Search code examples
pythonscikit-learnjoblib

how to use joblib with scikitlearn to crossvalidate in parallel


I am trying to execute cross validation folds in parallel with the joblib library in python.

I have the following sample code:

from sklearn.model_selection import KFold
import numpy as np
from sklearn.metrics import classification_report, confusion_matrix, f1_score
from sklearn import svm
from sklearn import datasets
from sklearn.model_selection import StratifiedKFold
from sklearn.svm import LinearSVC

iris = datasets.load_iris()
X, Y = iris.data, iris.target

skf = StratifiedKFold(n_splits=5)

#clf = svm.LinearSVC()
clf = svm.SVC(kernel='rbf')
#clf = svm.SVC(kernel='linear')

f1_list = []

for train_index, test_index in skf.split(X, Y):
    X_train, X_test = X[train_index], X[test_index]
    y_train, y_test = Y[train_index], Y[test_index]
    clf.fit(X_train, y_train)
    Y_predict = clf.predict(X_test)
    f1 = f1_score(y_test, Y_predict, average='weighted')
    print(f1)
    conf_mat = confusion_matrix(y_test, Y_predict)
    print(conf_mat)
    f1_list.append(f1)
print(f1_list)

I would like to execute the for loop in parallel to obtain accuracy scores in parallel for each of the folds.

I believe the joblib library has to be used in the following way:

from math import sqrt
from joblib import Parallel, delayed
def producer():
     for i in range(6):
        print('Produced %s' % i)
        yield i
out = Parallel(n_jobs=2, verbose=100, pre_dispatch='1.5*n_jobs')(
                delayed(sqrt)(i) for i in producer())

any suggestions on how to accomplish the parallel task integration?


Solution

  • In the Parallel constructor you use the delayed argument to designate the function you want to run in parallel. delayed returns a new function that wraps your function.

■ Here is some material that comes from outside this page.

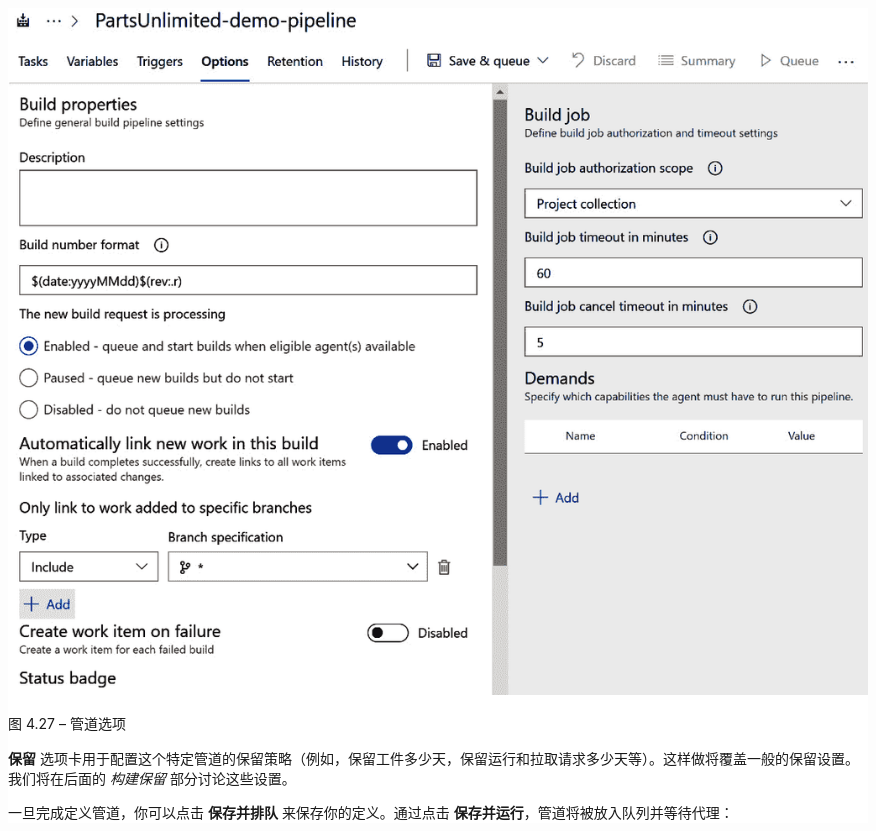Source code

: ![图 4.27 – 管道选项](img/B16392_04_027.jpg)

图 4.27 – 管道选项

**保留** 选项卡用于配置这个特定管道的保留策略（例如，保留工件多少天，保留运行和拉取请求多少天等）。这样做将覆盖一般的保留设置。我们将在后面的 *构建保留* 部分讨论这些设置。

一旦完成定义管道，你可以点击 **保存并排队** 来保存你的定义。通过点击 **保存并运行**，管道将被放入队列并等待代理：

You can then call the newly wrapped function with arguments that'll be passed to your original function.

    In your example, the sqrt function is being wrapped by delayed and is then being sent i from a range(6) in parallel.

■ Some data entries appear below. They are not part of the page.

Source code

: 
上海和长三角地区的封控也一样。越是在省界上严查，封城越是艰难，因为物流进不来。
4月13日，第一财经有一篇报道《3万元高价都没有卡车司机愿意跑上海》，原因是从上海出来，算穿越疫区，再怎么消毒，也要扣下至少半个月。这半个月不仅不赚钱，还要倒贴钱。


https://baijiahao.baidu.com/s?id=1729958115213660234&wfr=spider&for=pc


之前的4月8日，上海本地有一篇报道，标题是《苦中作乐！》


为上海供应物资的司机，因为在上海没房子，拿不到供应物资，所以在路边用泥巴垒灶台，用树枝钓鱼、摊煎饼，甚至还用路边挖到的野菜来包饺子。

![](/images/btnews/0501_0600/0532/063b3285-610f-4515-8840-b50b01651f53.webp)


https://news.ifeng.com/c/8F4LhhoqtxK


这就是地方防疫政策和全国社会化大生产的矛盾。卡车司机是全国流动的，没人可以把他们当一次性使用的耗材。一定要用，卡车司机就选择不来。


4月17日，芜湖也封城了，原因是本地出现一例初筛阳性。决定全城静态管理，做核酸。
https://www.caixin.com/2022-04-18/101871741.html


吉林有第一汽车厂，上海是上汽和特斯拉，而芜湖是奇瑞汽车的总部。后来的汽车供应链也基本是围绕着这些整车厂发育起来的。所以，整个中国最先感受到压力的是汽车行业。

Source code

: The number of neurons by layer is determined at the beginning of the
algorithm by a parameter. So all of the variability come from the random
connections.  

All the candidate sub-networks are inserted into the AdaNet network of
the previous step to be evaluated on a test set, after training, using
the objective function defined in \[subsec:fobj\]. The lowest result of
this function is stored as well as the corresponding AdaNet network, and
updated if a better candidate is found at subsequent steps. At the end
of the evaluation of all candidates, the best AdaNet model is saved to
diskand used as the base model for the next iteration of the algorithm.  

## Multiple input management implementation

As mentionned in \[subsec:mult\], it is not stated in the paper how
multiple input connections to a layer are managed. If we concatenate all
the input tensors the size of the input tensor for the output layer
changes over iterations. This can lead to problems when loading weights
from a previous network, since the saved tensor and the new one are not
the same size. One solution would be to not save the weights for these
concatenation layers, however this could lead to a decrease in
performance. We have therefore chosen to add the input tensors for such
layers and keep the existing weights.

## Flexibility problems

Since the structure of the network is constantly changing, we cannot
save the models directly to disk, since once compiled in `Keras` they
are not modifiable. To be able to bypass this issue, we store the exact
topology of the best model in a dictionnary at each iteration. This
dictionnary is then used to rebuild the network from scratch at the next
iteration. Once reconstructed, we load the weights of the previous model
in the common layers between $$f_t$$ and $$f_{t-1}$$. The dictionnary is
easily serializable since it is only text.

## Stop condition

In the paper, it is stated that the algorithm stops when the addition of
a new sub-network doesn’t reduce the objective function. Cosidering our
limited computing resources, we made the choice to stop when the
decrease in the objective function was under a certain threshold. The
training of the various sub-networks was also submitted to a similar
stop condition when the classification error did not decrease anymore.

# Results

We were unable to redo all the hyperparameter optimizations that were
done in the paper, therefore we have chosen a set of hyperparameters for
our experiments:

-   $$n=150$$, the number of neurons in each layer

    What we need to do is pass delayed a function that can train on a chunk of data and then pass that newly wrapped function the indices for the kfold split. Here's an example of doing that:

    from sklearn.model_selection import KFold
    import numpy as np
    from sklearn.metrics import classification_report, confusion_matrix, f1_score
    from sklearn import svm
    from sklearn import datasets
    from sklearn.model_selection import StratifiedKFold
    from sklearn.svm import LinearSVC
    from joblib import Parallel, delayed
    
    iris = datasets.load_iris()
    X, Y = iris.data, iris.target
    
    skf = StratifiedKFold(n_splits=5)
    clf = svm.SVC(kernel='rbf')
    
    def train(train_index, test_index):
        X_train, X_test = X[train_index], X[test_index]
        y_train, y_test = Y[train_index], Y[test_index]
    
        clf.fit(X_train, y_train)
        Y_predict = clf.predict(X_test)
    
        f1 = f1_score(y_test, Y_predict, average='weighted')
        conf_mat = confusion_matrix(y_test, Y_predict)
    
        return dict(f1=f1, conf_mat=conf_mat)
    
    
    out = Parallel(n_jobs=2, verbose=100, pre_dispatch='1.5*n_jobs')(
        delayed(train)(train_index, test_index) for train_index, test_index in skf.split(X, Y))
    
    f1_scores = [d['f1'] for d in out]
    conf_mats = [d['conf_mat'] for d in out]
    
    print('f1_scores:', f1_scores)
    print('confusion matrices:', conf_mats)
    

    Out:

    f1_scores: [0.9665831244778613, 1.0, 0.9665831244778613, 0.9665831244778613, 1.0]
    confusion matrices: [array([[10,  0,  0],
           [ 0, 10,  0],
           [ 0,  1,  9]], dtype=int64), array([[10,  0,  0],
           [ 0, 10,  0],
           [ 0,  0, 10]], dtype=int64), array([[10,  0,  0],
           [ 0,  9,  1],
           [ 0,  0, 10]], dtype=int64), array([[10,  0,  0],
           [ 0,  9,  1],
           [ 0,  0, 10]], dtype=int64), array([[10,  0,  0],
           [ 0, 10,  0],
           [ 0,  0, 10]], dtype=int64)]
    

    out contains the returned metrics from the train function, so we can just split out the f1 scores and confusion matrices separately if we need to.